Decidí hacerle caso porque tenía el tiempo encima. Tomé dinero, saludé a prisa a su esposo y me fui hacia la fábrica. Don Francisco era un hombre comprensible, pero aborrecía la impuntualidad.
Encontré sobre mi lugar una caja envuelta en un papel de color rojo y un bonito moño del mismo color.
—Por si mañana no te vemos —me dijo Juanita cuando me vio inspeccionándola.
—Regalo adelantado —añadió María—. De parte de las dos.
Abrí la envoltura y descubrí los seis jabones que contenía la caja, todos cubiertos por papel dorado. El exquisito perfume inconfundible confirmó que se trataban de mis favoritos. Ellas sí que me conocían.

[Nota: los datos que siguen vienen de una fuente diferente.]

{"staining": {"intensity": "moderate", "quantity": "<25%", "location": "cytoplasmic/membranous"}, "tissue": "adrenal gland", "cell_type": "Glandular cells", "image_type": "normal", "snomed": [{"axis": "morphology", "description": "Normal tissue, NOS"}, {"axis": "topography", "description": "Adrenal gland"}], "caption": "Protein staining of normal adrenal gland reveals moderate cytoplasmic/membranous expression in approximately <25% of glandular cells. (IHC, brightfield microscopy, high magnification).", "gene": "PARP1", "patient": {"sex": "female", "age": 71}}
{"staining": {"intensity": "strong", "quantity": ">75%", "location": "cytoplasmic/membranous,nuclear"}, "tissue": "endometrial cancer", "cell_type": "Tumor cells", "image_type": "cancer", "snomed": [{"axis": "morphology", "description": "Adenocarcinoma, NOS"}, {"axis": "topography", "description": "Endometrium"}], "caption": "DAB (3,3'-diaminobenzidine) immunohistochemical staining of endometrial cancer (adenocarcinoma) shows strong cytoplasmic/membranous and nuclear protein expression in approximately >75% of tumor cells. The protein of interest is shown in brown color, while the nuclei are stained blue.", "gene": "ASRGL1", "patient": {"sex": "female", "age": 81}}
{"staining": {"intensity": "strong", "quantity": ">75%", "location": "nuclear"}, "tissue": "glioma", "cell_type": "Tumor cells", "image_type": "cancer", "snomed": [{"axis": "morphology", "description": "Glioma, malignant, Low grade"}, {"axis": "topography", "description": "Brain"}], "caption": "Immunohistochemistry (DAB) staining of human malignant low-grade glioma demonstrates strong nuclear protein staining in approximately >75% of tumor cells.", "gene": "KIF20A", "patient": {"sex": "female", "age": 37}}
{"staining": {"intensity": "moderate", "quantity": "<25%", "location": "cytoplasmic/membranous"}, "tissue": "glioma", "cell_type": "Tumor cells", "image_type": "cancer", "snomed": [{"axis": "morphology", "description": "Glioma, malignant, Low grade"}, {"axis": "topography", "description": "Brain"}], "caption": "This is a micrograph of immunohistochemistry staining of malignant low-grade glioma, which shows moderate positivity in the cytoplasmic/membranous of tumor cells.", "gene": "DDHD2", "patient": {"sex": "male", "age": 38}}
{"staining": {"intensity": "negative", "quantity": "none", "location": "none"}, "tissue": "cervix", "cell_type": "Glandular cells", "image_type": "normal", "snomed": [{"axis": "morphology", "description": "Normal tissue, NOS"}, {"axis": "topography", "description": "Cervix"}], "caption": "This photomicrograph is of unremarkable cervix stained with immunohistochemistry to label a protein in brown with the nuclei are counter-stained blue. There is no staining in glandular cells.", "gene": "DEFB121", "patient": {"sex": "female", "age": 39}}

—Huelen riquísimo —dije emocionada—. Gracias. ¡Pero nada que mañana no me ven! No se olviden que haré una comidita y están invitadas.
Ambas me abrazaron.
Amaba festejar mi cumpleaños. Me hacía sentir especial. Desde mi niñez era de los pocos eventos en los que mi madre se alegraba por mí. Este año ella no iba a estar, me lo avisó meses antes de irse. Aunque, para ser sincera, tampoco la extrañaría tanto. Mientras estuviera contenta donde sea que anduviera, me conformaba.